This point is briefly mentioned in one of the very first Mesozoic Mondays post on saurischian dinosaurs, but little information on the subject is given. Here, I'm going to give a brief overview of the idea, what it means, and some of the evidence we have.
The similarity between reptile skeletons and birds was noticed as early as the 1800s, with Thomas Huxley (one of the initial proponents of evolutionary theory) pointing out that the early bird Archaeopteryx showed transitional features between the two groups. He compared this fossil to dinosaurs that were known at the time, like Compsognathus, in great detail. However, his ideas were not widely accepted at the time. In the early 1900s, the issue was reviewed again, with Gerhard Heilmann (a Danish scientist) again concluding that theropod dinosaurs showed the most similarity to Archaeopteryx and other birds. However, no clavicles (collar bones) were known from dinosaur fossils, which in his mind meant that they could not be related as birds possess a fused clavicle called the furcula (or wishbone). Although the absence of clavicles does not rule out a relationship between the two (features can be lost and gained throughout evolution), we now know that theropods and possibly all saurischian dinosaurs did indeed possess a clavicle. The debate came around again in the 1960s when famous American palaeontologist John Ostrom named the dromaeosaur Deinonychus, and he noticed the similarities again between it and Archaeopteryx. Ostrom solidified the theory in palaeontology, and brought it to the front as the leading theory on the origin of birds.
|Comparison of the hands and wrists of Deinonychus (left) and Archaeopteryx (right) shows the similarities between these two. Image copyright John Conway|
Although there were major morphological similarities, there was still the major question of feathers. If Archaeopteryx, an early bird, showed fully developed flight feathers, where did they come from? Features do not just appear in animals fully formed: they need to evolve slowly and gradually. Finally, in the 1990's, several amazingly preserved bird fossils from the Early Cretaceous were found in a region of China, and in 1996, the first 'feathered' dinosaur was described. Sinosauropteryx was initially described as a bird (hence the -pteryx portion of the name, which means wing) . Shortly after, however, its similarity to dinosaurs was discovered, and the importance of the fossil fully understood . Although the skeleton itself is not remarkable in terms of dinosaurian anatomy, it is covered in tiny hair-like filaments from the head to to the tail. These filaments are thought to be 'protofeathers', an early evolutionary stage of feathers.
|Artists impression of Sinosauropteryx by Nobu Tamura. Note the patterned tail|
Since Sinosauropteryx, numerous theropod dinosaur fossils have been found with filamentous feathers, mainly from China. These include Caudipteryx which has a cool tail fan, Velociraptor, Yutyrannus (an early tyrannosaur) and Microraptor, an odd 4-winged creature that may have been capable of flying, although this is debated.
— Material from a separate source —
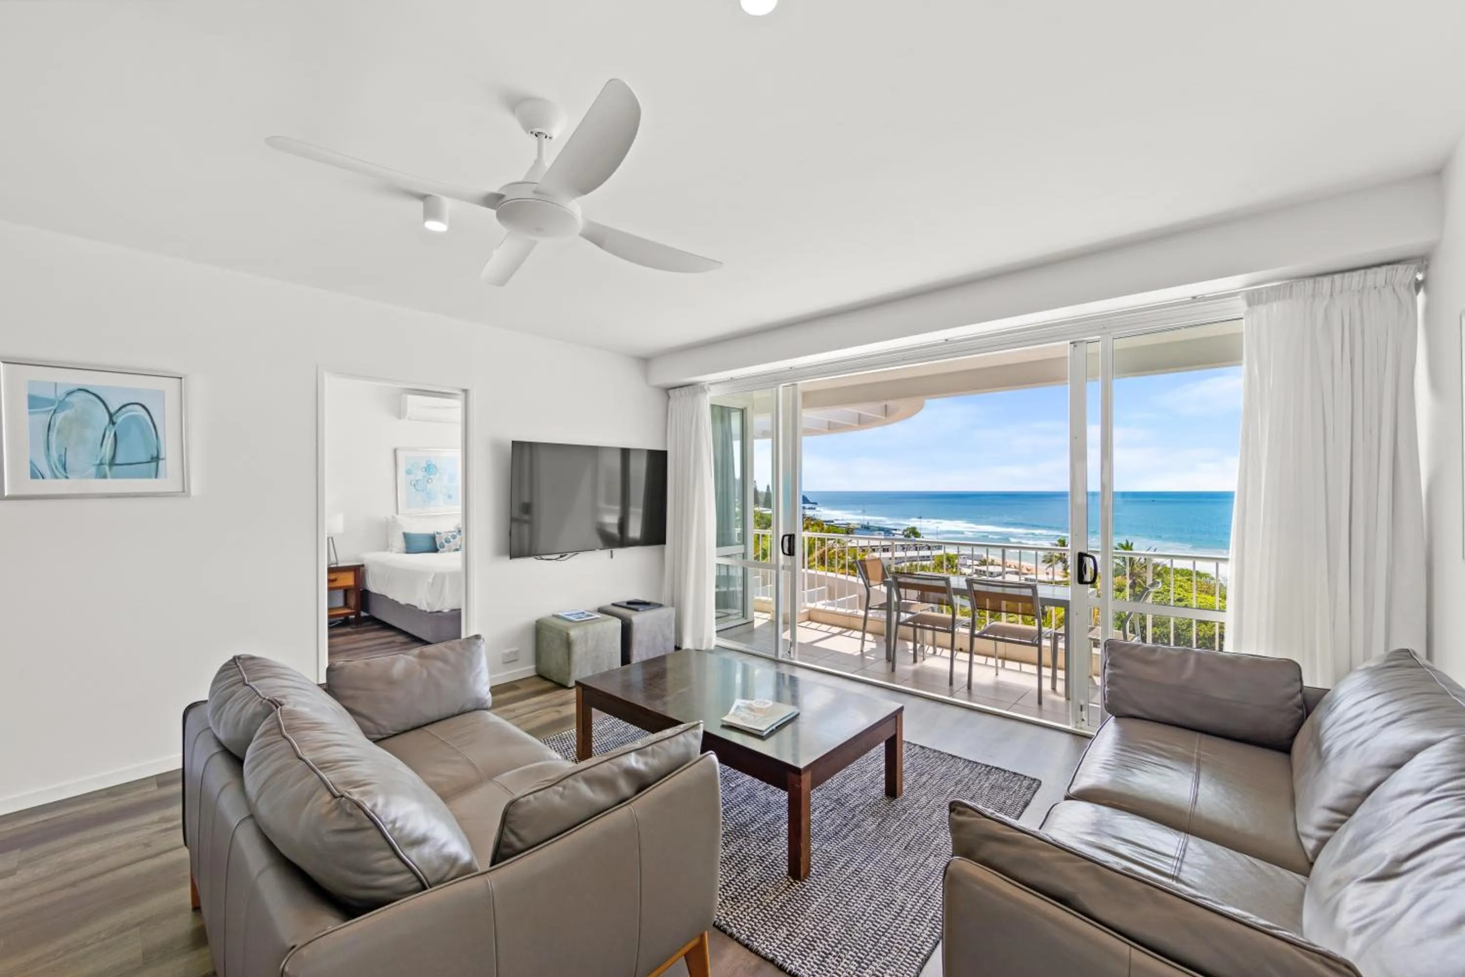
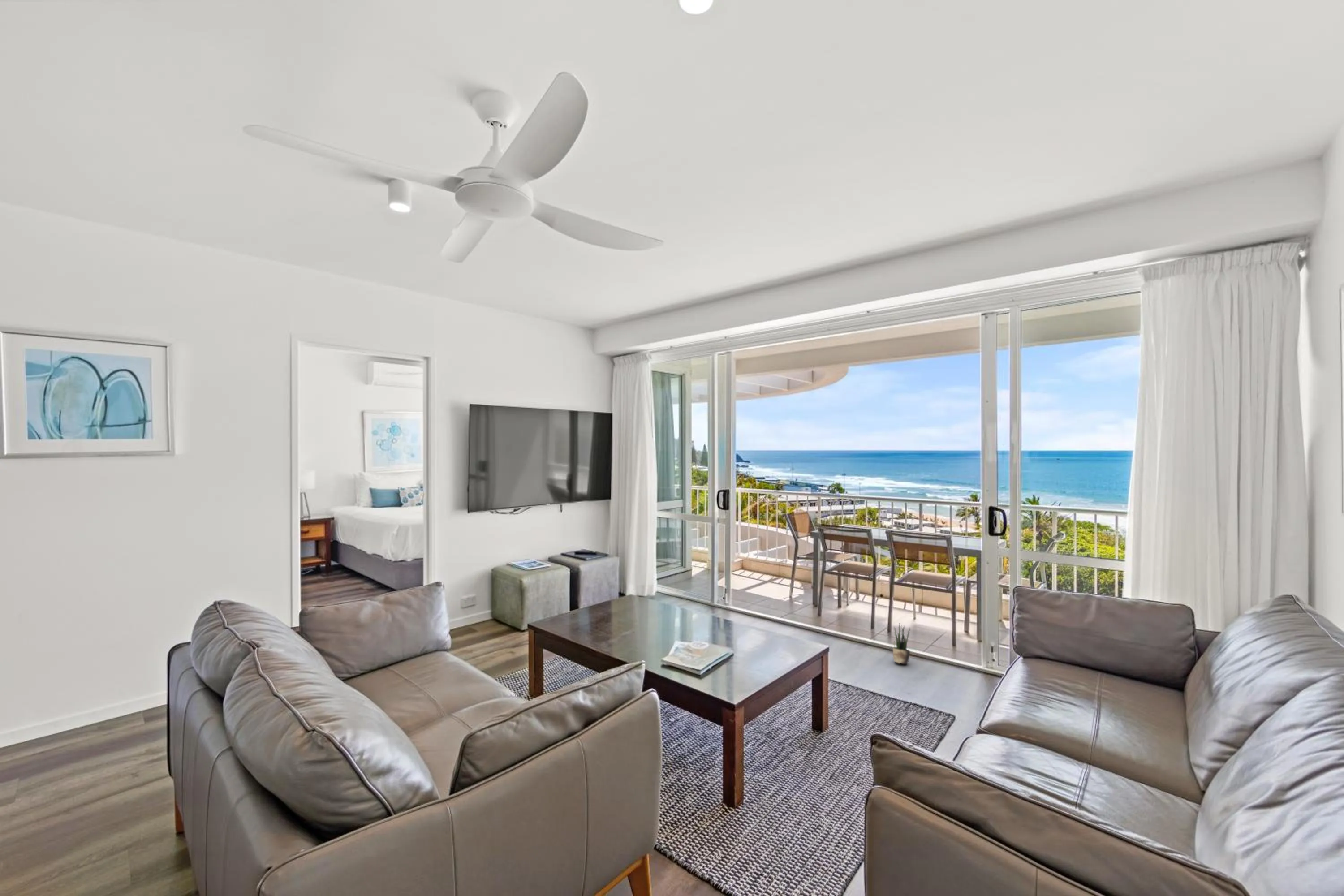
+ potted plant [892,623,911,664]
This means that more and more dinosaurs likely had some kind of feathers or filamentous covering, rather than the scaly appearance we see in the media. Look out for feathered T. rex in any scientifically accurate dinosaur portrayals! There is even some evidence that Psittacosaurus, an early relative of horned dinosaurs had some quills derived from early feathers, although this is controversial . In addition to clarifying the story of bird evolution, these feathers can be useful in understanding colouration of these animals as well. Small structures called melanosomes, which house the colouration pigment melanin, can be preserved. This is where the striped pattern of the tail of Sinosauropteryx comes from. This will be described in more detail next week.
Although the vast majority of palaeontologists now recognise the dinosaurian origin of birds, like all theories, there are a few holdouts that do not accept it. However, the evidence is overwhelming, and each issue that is brought forth by these people has been countered with fossil or developmental evidence.
So what does this all mean? Birds are dinosaurs! As birds are directly descended from a group of theropod dinosaurs (the deinonychosaurs), they are considered to be dinosaurs in biological terms. Much in the same way that whales are mammals, as they share numerous characters with mammals, and evolved from terrestrial mammals, millions of years ago.
I know this was a bit brief, but bird evolution is a topic we could talk about for hours. If you're interested in more, there are numerous websites that cover this topic in more detail!
1. Ji, Q. and Ji, S. 1996. On the discovery of the earliest bird fossil in China (Sinosauropteryx gen. nov.) and the origin of birds. Chinese Geology 233: 30-33.
2. Chen, P. et al. 1998. An exceptionally well-preserved theropod dinosaur from the Yixian Formation of China. Nature 391: 147-152.
3. Mayr, G. et al. 2002. Britle-like integumentary structures at the tail of the horned dinosaur Psittacosaurus. Naturwissenschaften 89: 361-365.